++++ BRONGEGEVENS ++++

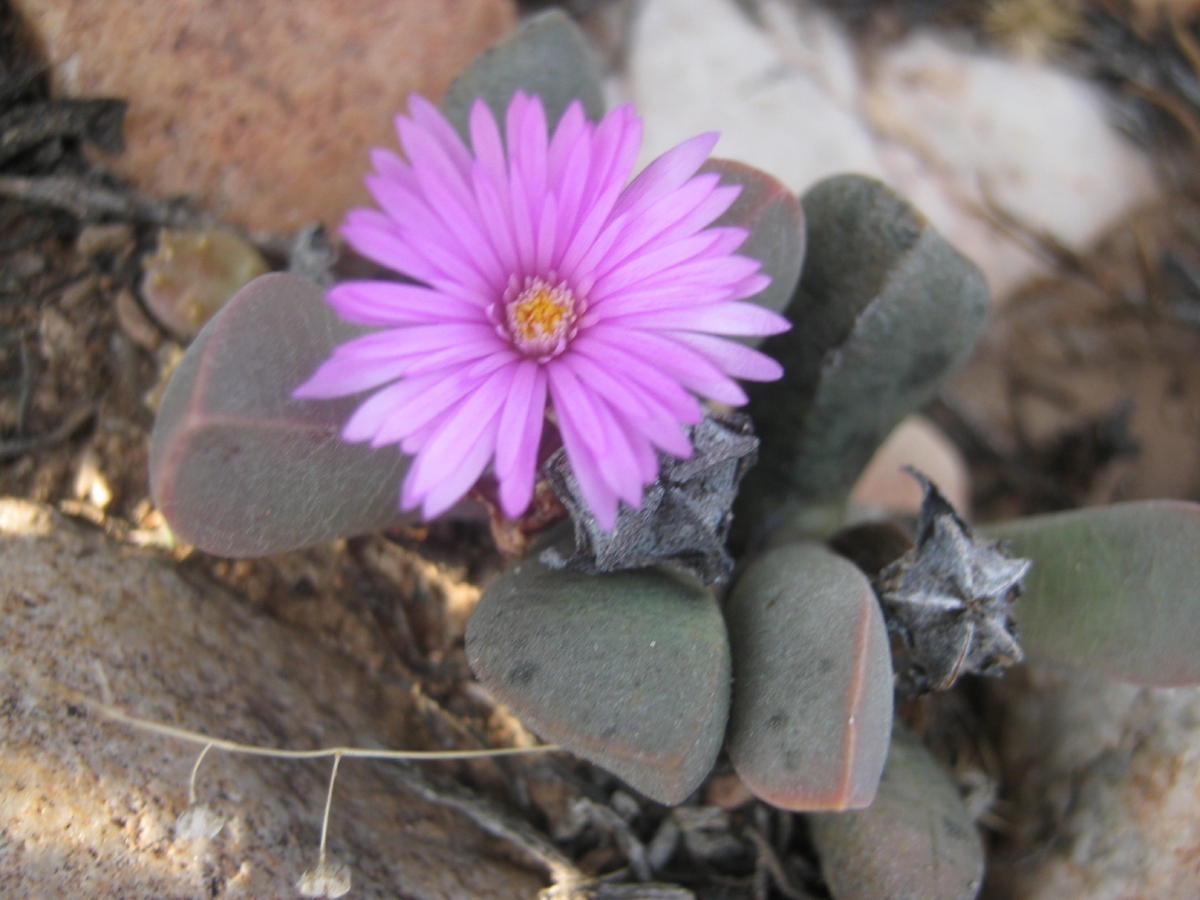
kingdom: Plantae
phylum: Tracheophyta
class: Magnoliopsida
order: Caryophyllales
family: Aizoaceae
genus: Cerochlamys
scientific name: Cerochlamys pachyphylla
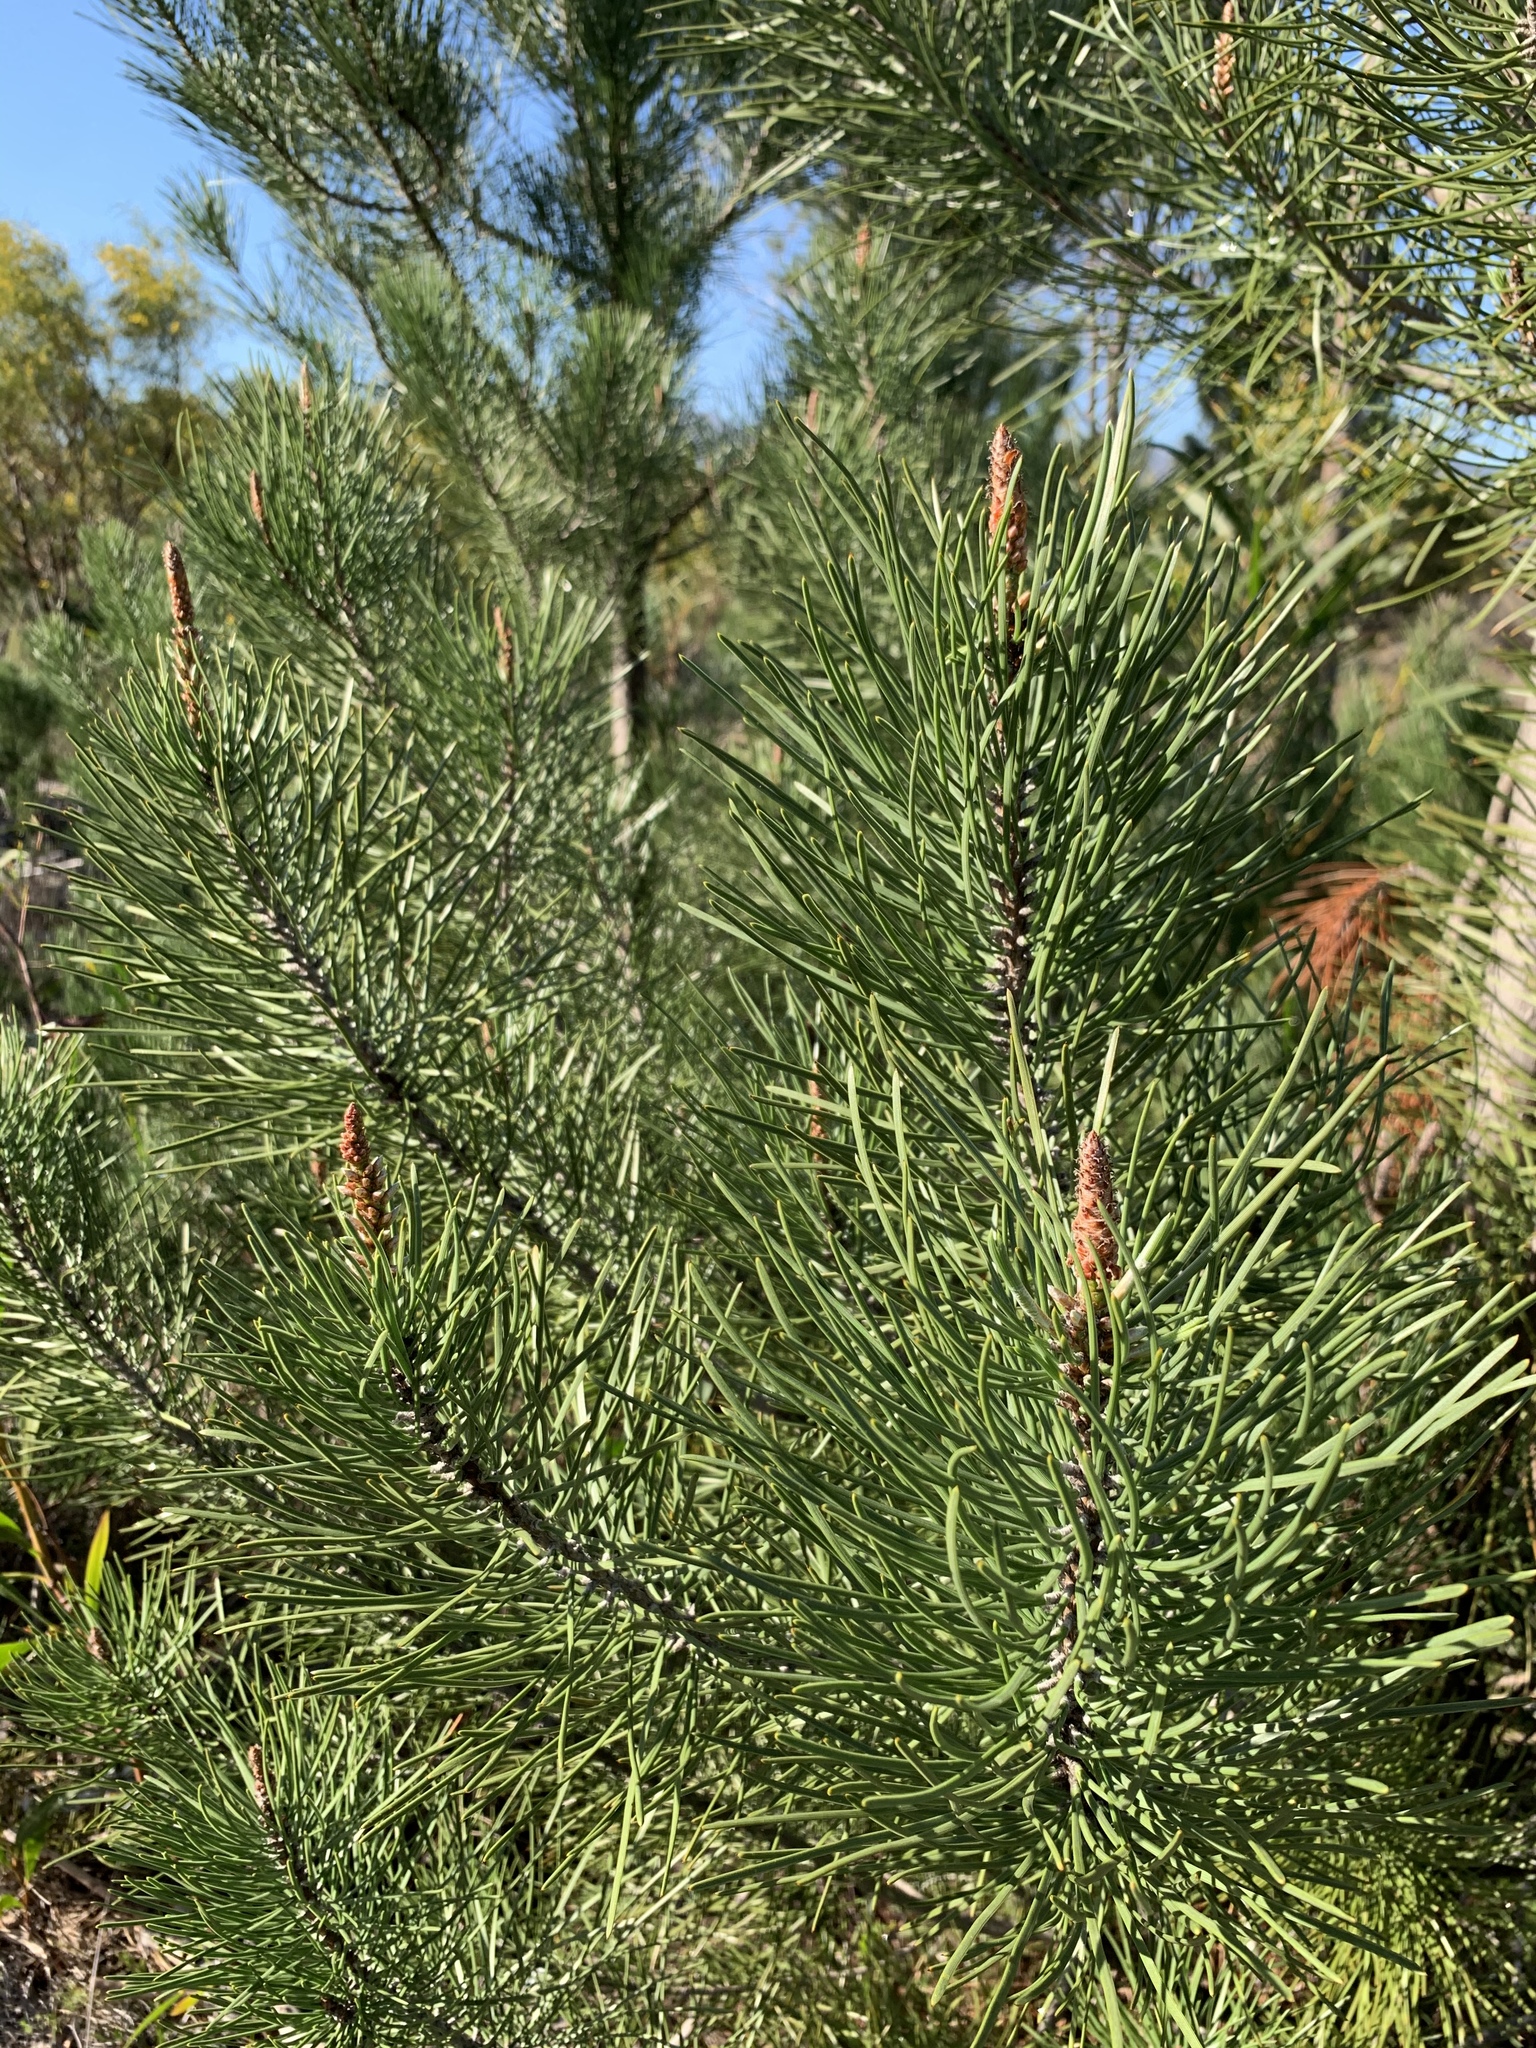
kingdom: Plantae
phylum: Tracheophyta
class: Pinopsida
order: Pinales
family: Pinaceae
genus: Pinus
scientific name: Pinus pinaster
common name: Maritime pine
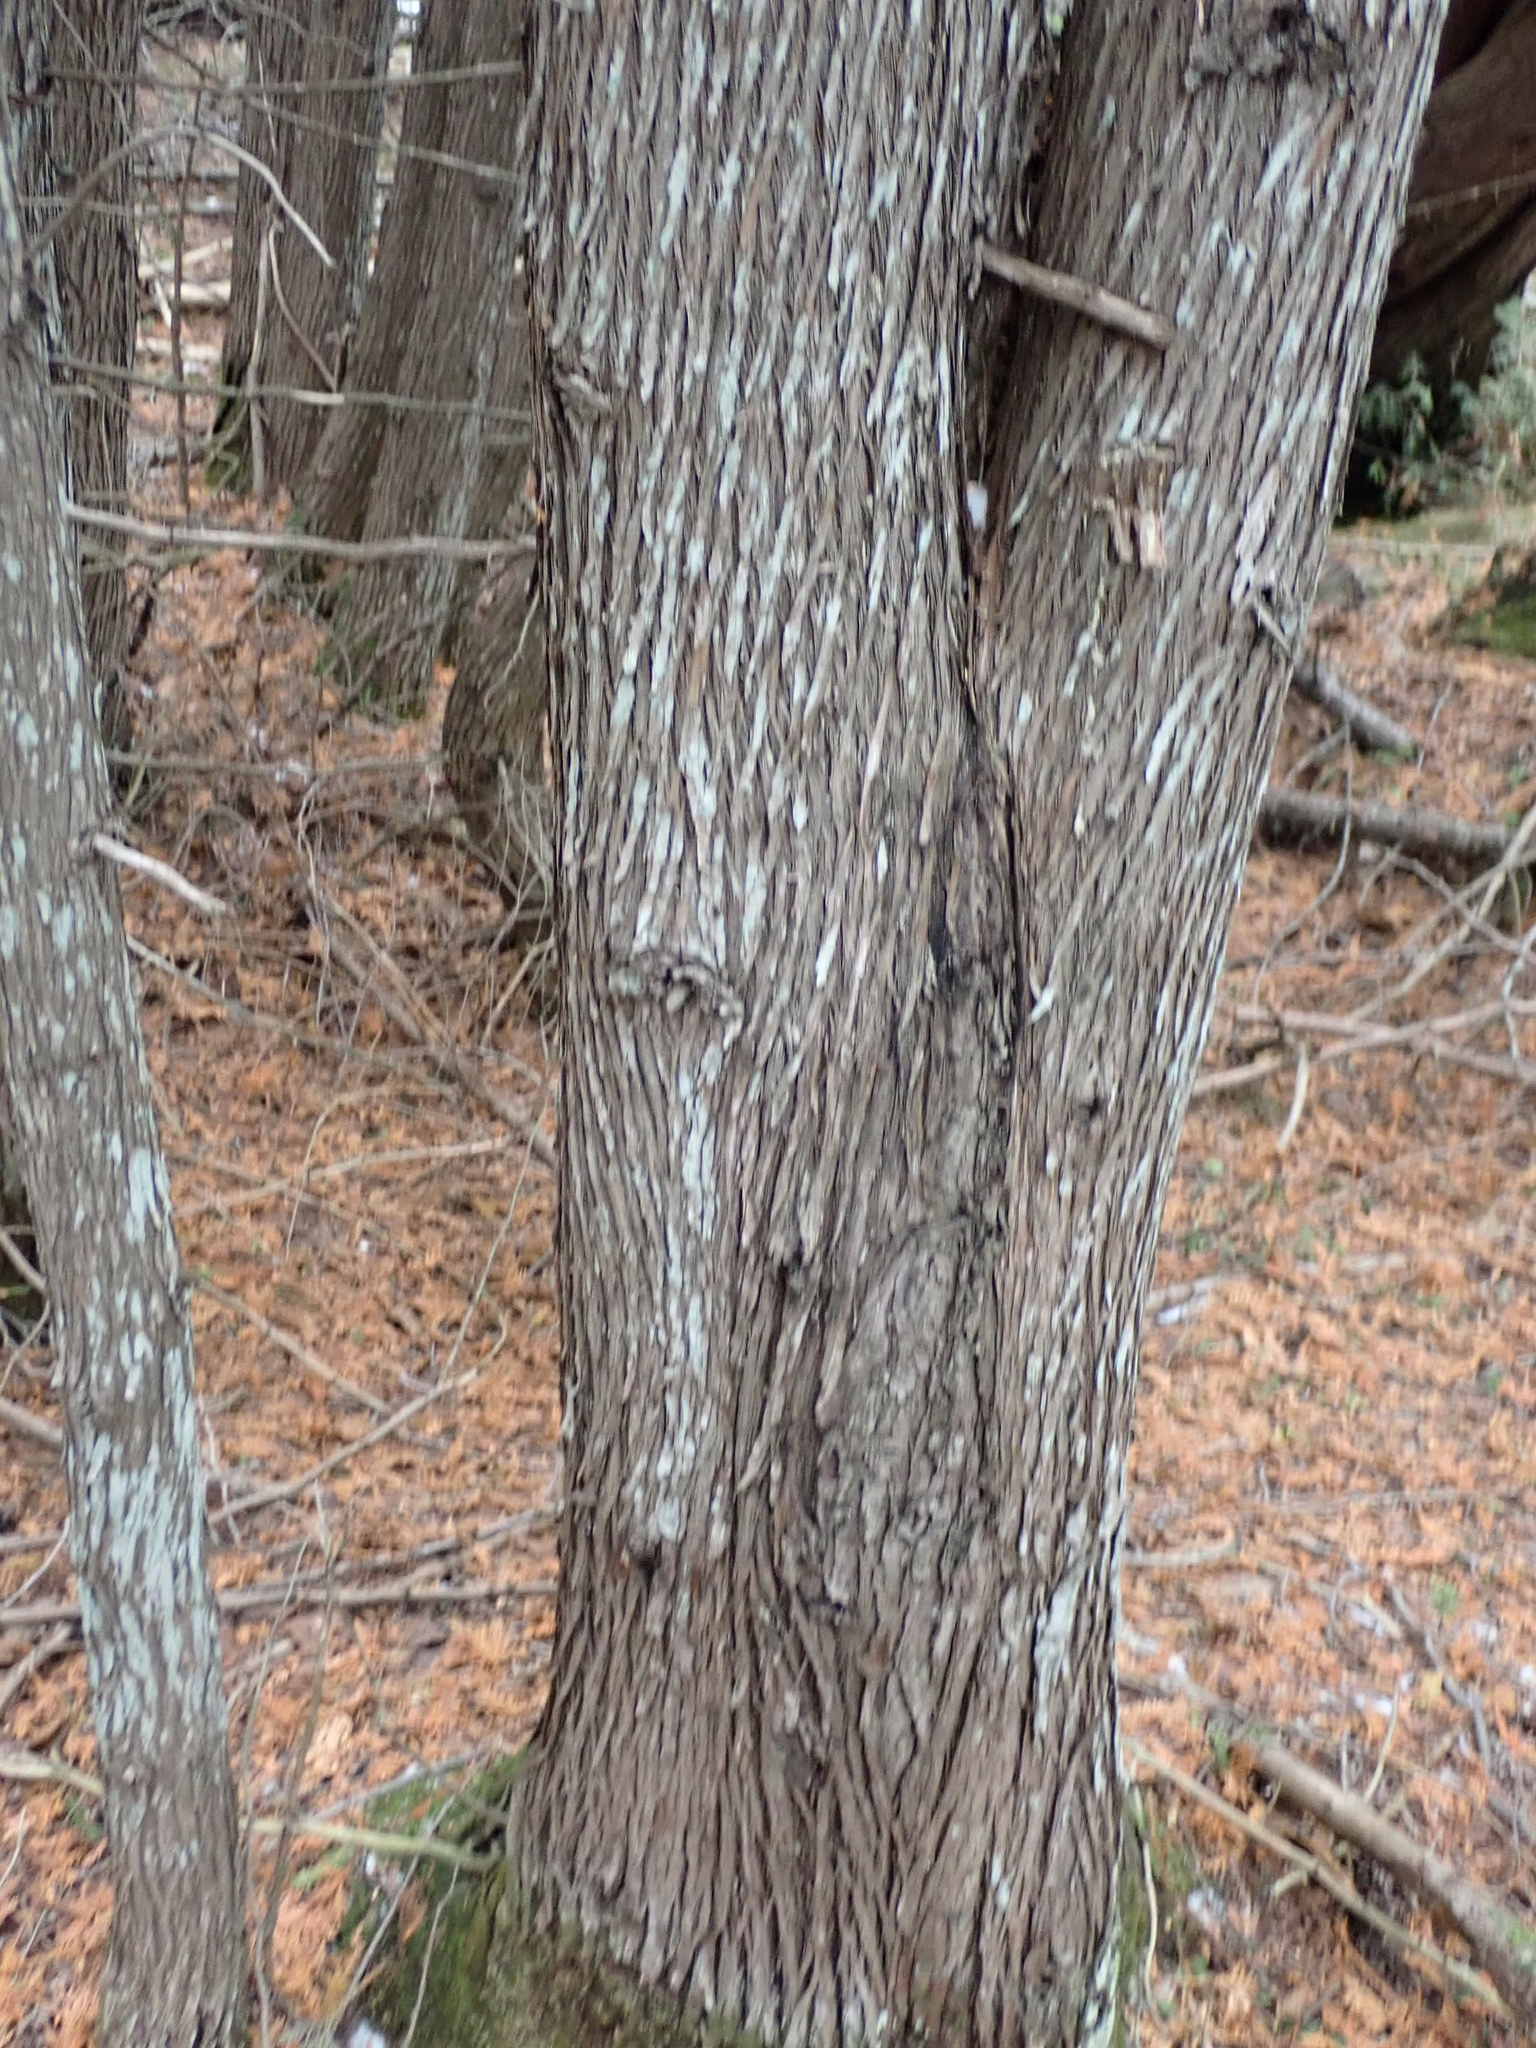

++++

▶ _OPDRACHT_:
Geef alle regels van de lijst hierboven ongewijzigd weer, maar laat de afbeeldingen weg.

▶ _RESULTAAT_:
kingdom: Plantae
phylum: Tracheophyta
class: Magnoliopsida
order: Caryophyllales
family: Aizoaceae
genus: Cerochlamys
scientific name: Cerochlamys pachyphylla
kingdom: Plantae
phylum: Tracheophyta
class: Pinopsida
order: Pinales
family: Pinaceae
genus: Pinus
scientific name: Pinus pinaster
common name: Maritime pine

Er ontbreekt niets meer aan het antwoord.